* START EXCERPTED PASSAGE *
12. The vehicle according to claim 11, wherein the gas storage canister includes a gas storage zone and a nozzle having a gas outlet fluidically connected to the gas storage zone.

13. The vehicle according to claim 12, further comprising a valve element controlling flow of gas from the gas storage zone to the nozzle.

14. The vehicle according to claim 12, wherein the nozzle comprises one of an axial flow nozzle and a radial flow nozzle that delivers the amount of gas into the housing.

15. The vehicle according to claim 14, wherein the axial flow nozzle comprises a dual direction axial flow nozzle including a first outlet positioned to deliver the amount of gas into the housing in a first direction and a second outlet positioned to deliver the amount of gas into the housing in a second direction that is opposite the first direction.

16. The vehicle according to claim 12, wherein the at least one duct includes a first duct extending through the housing in a first direction and a second duct extending through the housing in a second direction that is substantially perpendicular to the first direction, the second duct crossing the first duct at a first intersection.
* END EXCERPTED PASSAGE *
▶ [TASKS FOR THIS EXERCISE]:
1. According to the patent claims, what controls the flow of gas from the gas storage zone to the nozzle?
2. Rewrite the stretch of the patent claims from "13. The vehicle" through "the first direction.", replacing "valve element" with "check valve".
3. Extend the patent claims on the vehicle's gas storage canister by writing the next claim after the last one shown.
The lines after the patent claims are separate material and are not part of the claims.
* START DATA EXCERPT *
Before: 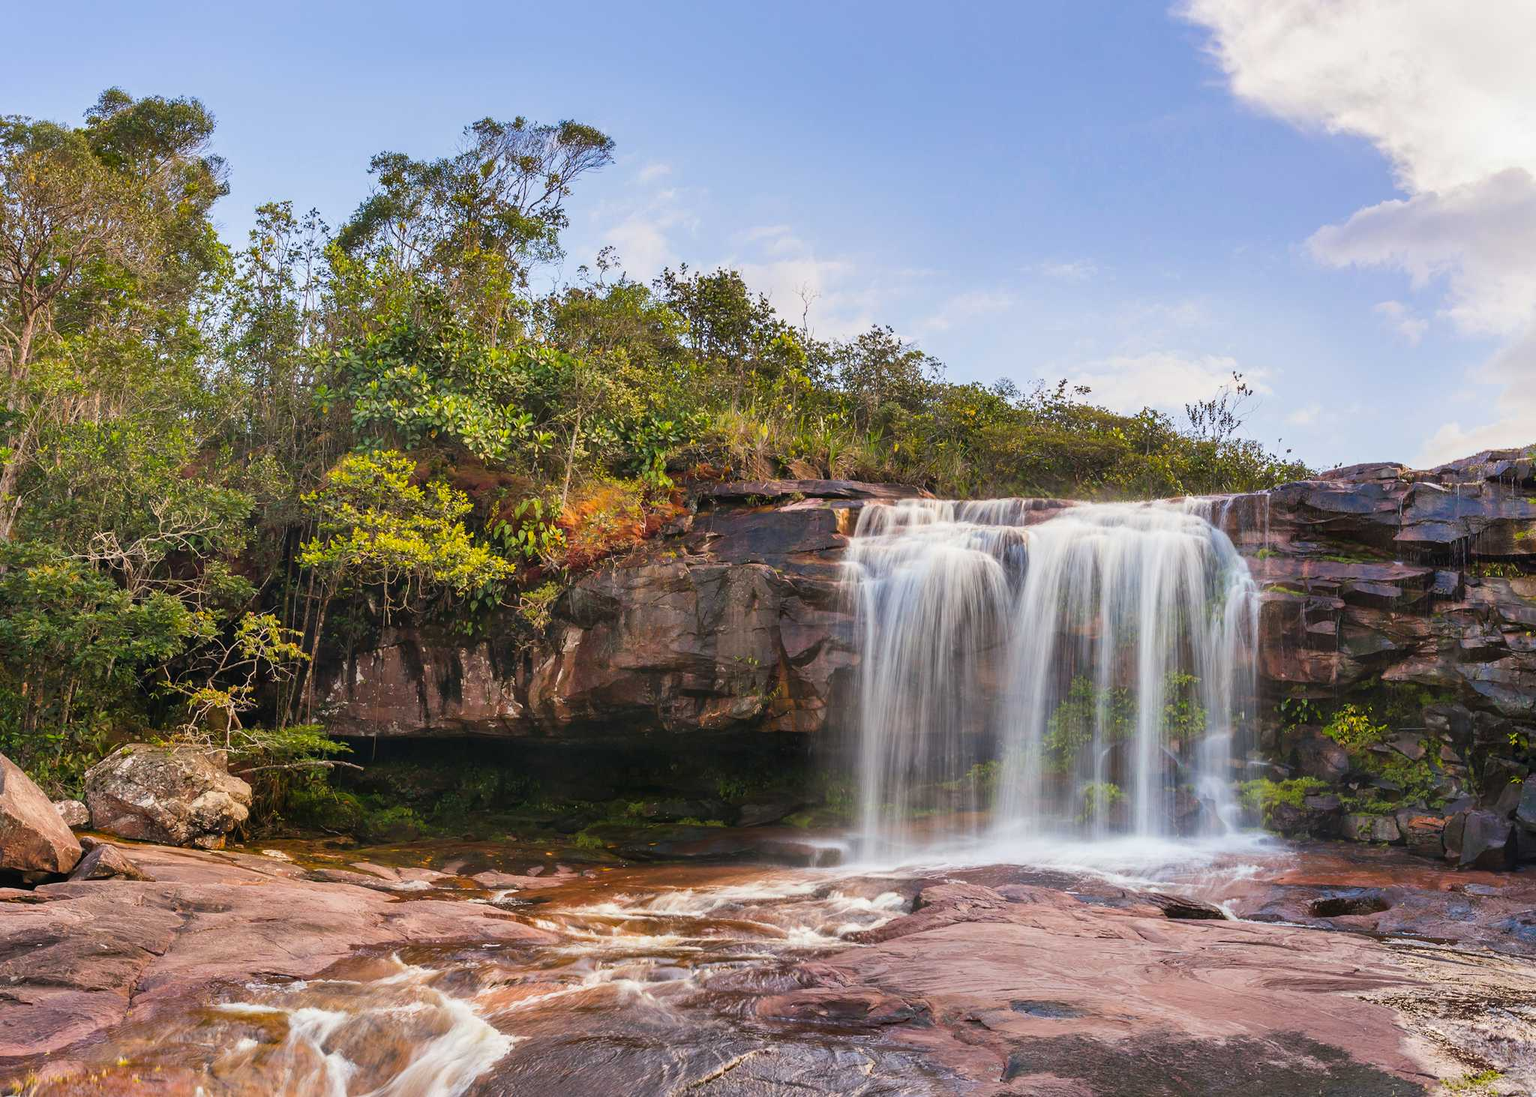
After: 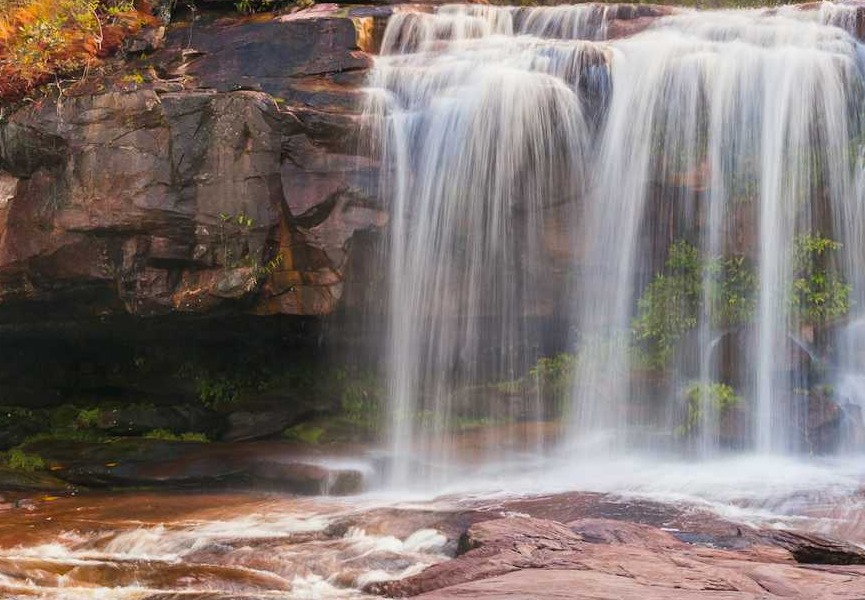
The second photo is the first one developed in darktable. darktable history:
crop: left 37.087%, top 45.207%, right 20.639%, bottom 13.728%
* END DATA EXCERPT *
▶ [OUTPUTS BY TASK]:
1. A valve element.

2.
13. The vehicle according to claim 12, further comprising a check valve controlling flow of gas from the gas storage zone to the nozzle.

14. The vehicle according to claim 12, wherein the nozzle comprises one of an axial flow nozzle and a radial flow nozzle that delivers the amount of gas into the housing.

15. The vehicle according to claim 14, wherein the axial flow nozzle comprises a dual direction axial flow nozzle including a first outlet positioned to deliver the amount of gas into the housing in a first direction and a second outlet positioned to deliver the amount of gas into the housing in a second direction that is opposite the first direction.

3.
17. The vehicle according to claim 16, wherein the nozzle includes a first nozzle arranged in the first duct and a second nozzle arranged at the first intersection.

18. The vehicle according to claim 17, wherein the first nozzle is a dual direction axial flow nozzle and the second nozzle is a radial flow nozzle.

19. The vehicle according to claim 18, further comprising a third duct extending through the housing in the second direction, the third duct being spaced from the second duct and crossing the first duct at a second intersection, wherein a third nozzle is arranged at the second intersection.

20. The vehicle according to claim 11, wherein the amount of gas is one of an inert gas, a extinguishing agent, and combinations thereof.